Problem statement: Exact copies of the lines below are the goal; any images in them are dropped.

Top of Dataset entries

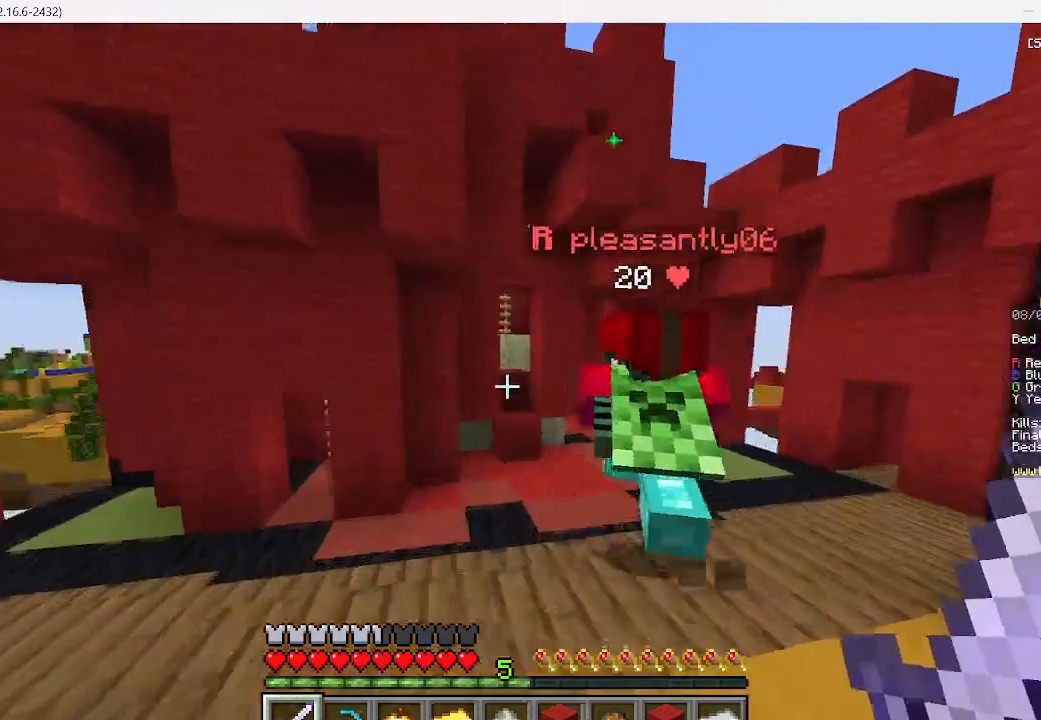
{"keys": ["a", "w"], "mouse": [], "events": [[67, "d", "up"], [356, "a", "down"]]}
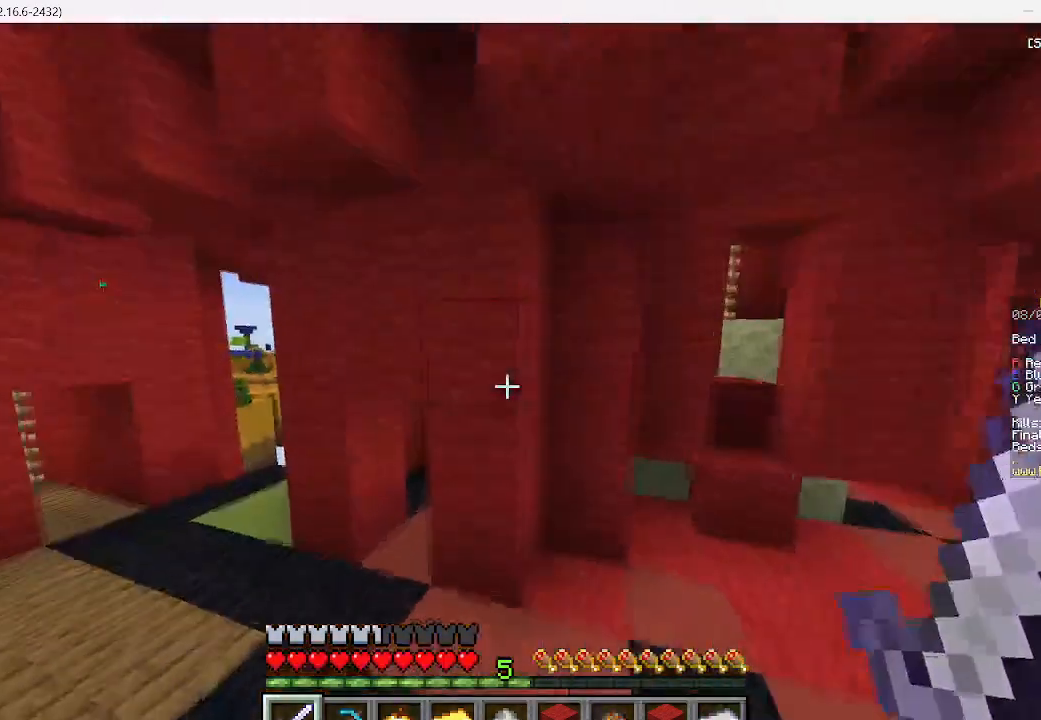
{"keys": ["w"], "mouse": [], "events": [[489, "a", "up"]]}
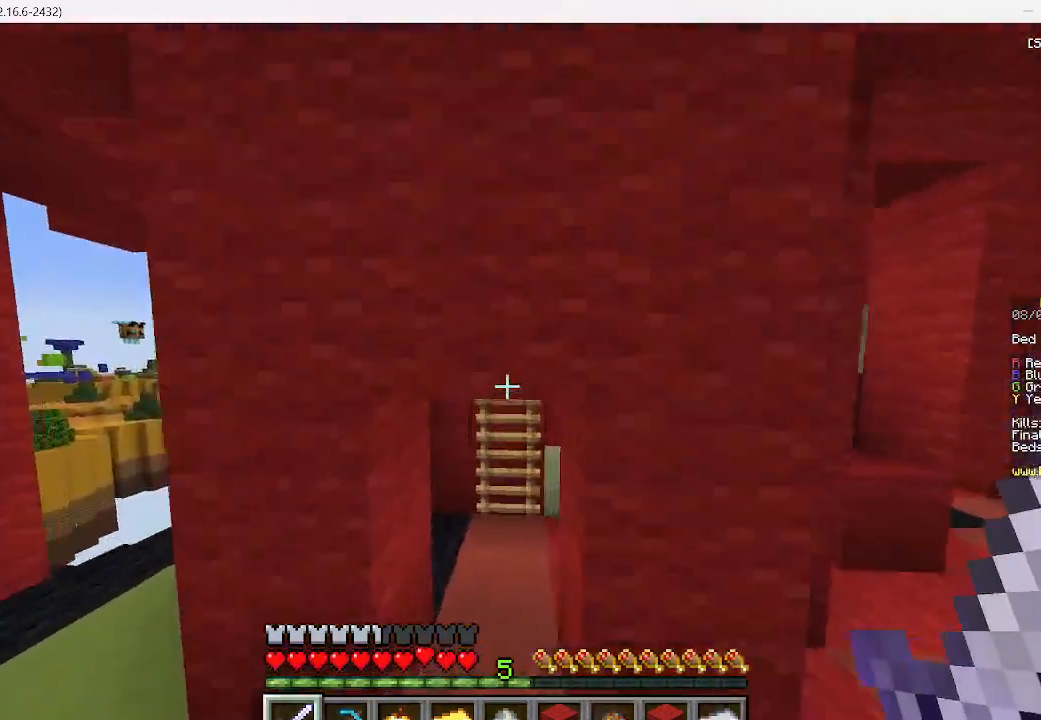
{"keys": ["w"], "mouse": [], "events": []}
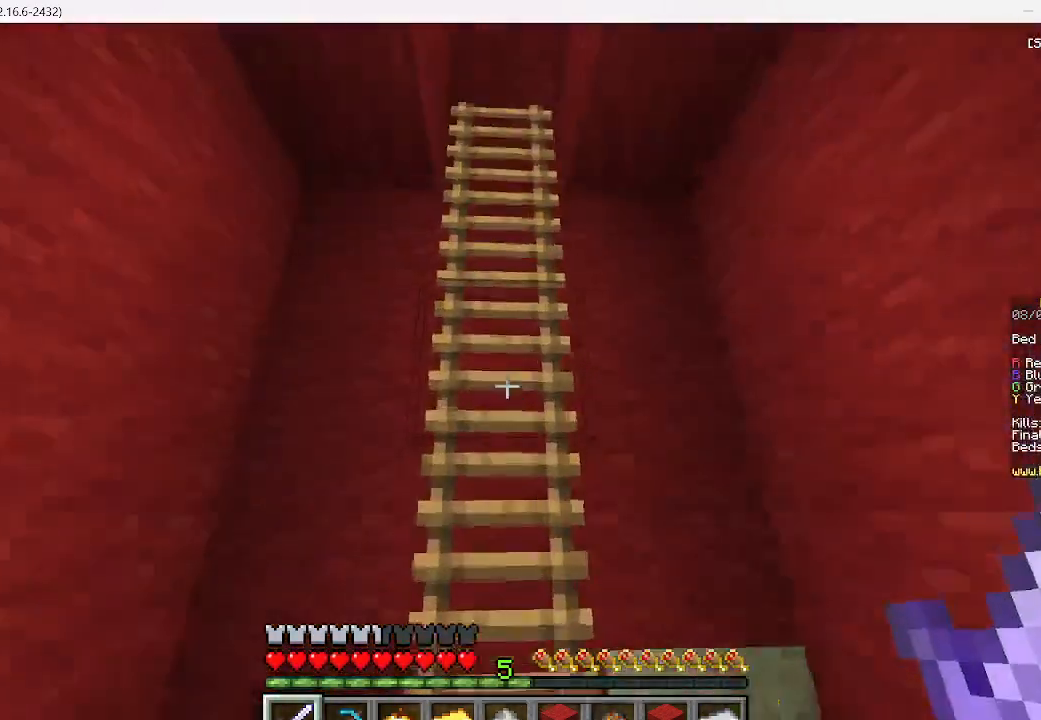
{"keys": ["w"], "mouse": [], "events": []}
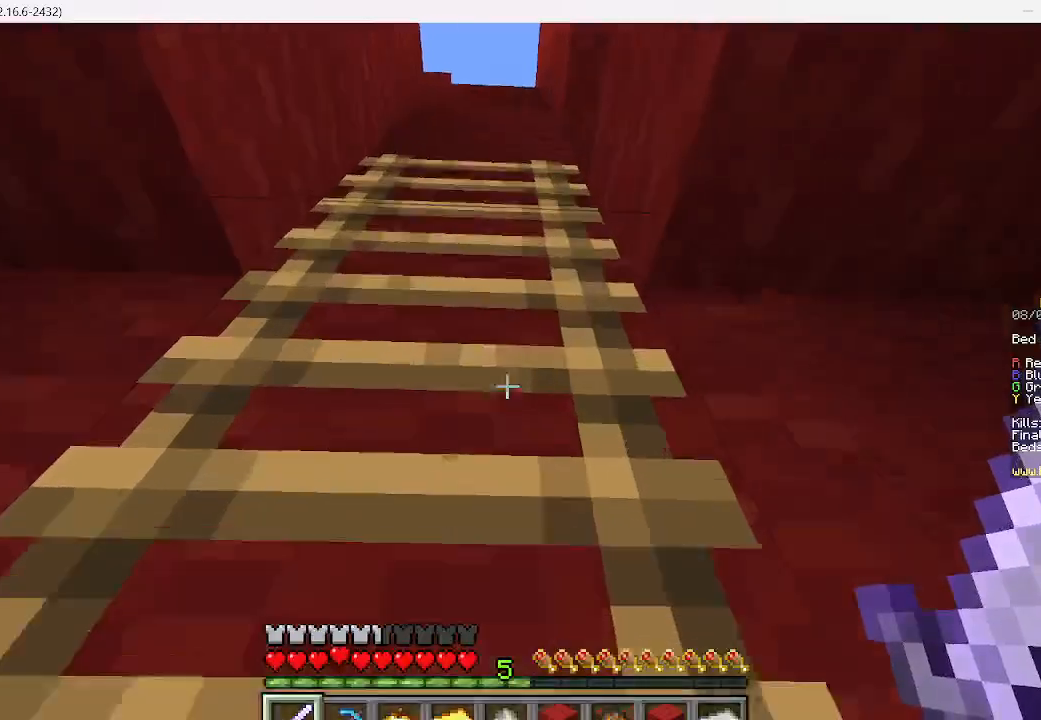
{"keys": ["w"], "mouse": []}
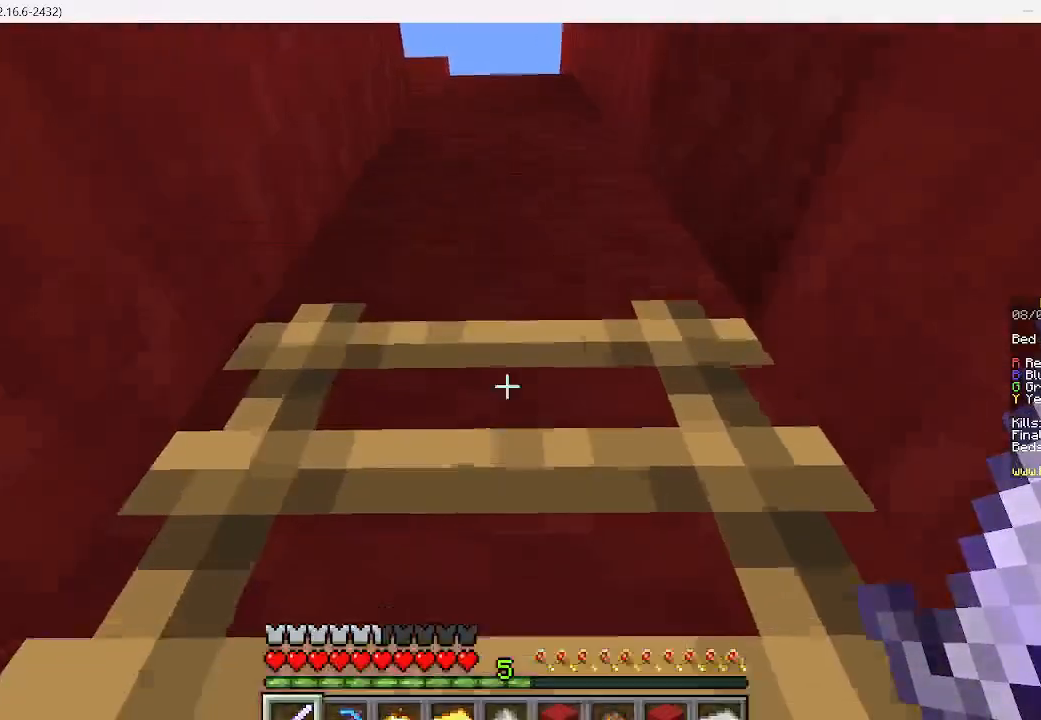
{"keys": ["w"], "mouse": [], "events": []}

Bottom of Dataset entries

Reply to the exercise:
{"keys": ["a", "w"], "mouse": [], "events": [[67, "d", "up"], [356, "a", "down"]]}
{"keys": ["w"], "mouse": [], "events": [[489, "a", "up"]]}
{"keys": ["w"], "mouse": [], "events": []}
{"keys": ["w"], "mouse": [], "events": []}
{"keys": ["w"], "mouse": []}
{"keys": ["w"], "mouse": [], "events": []}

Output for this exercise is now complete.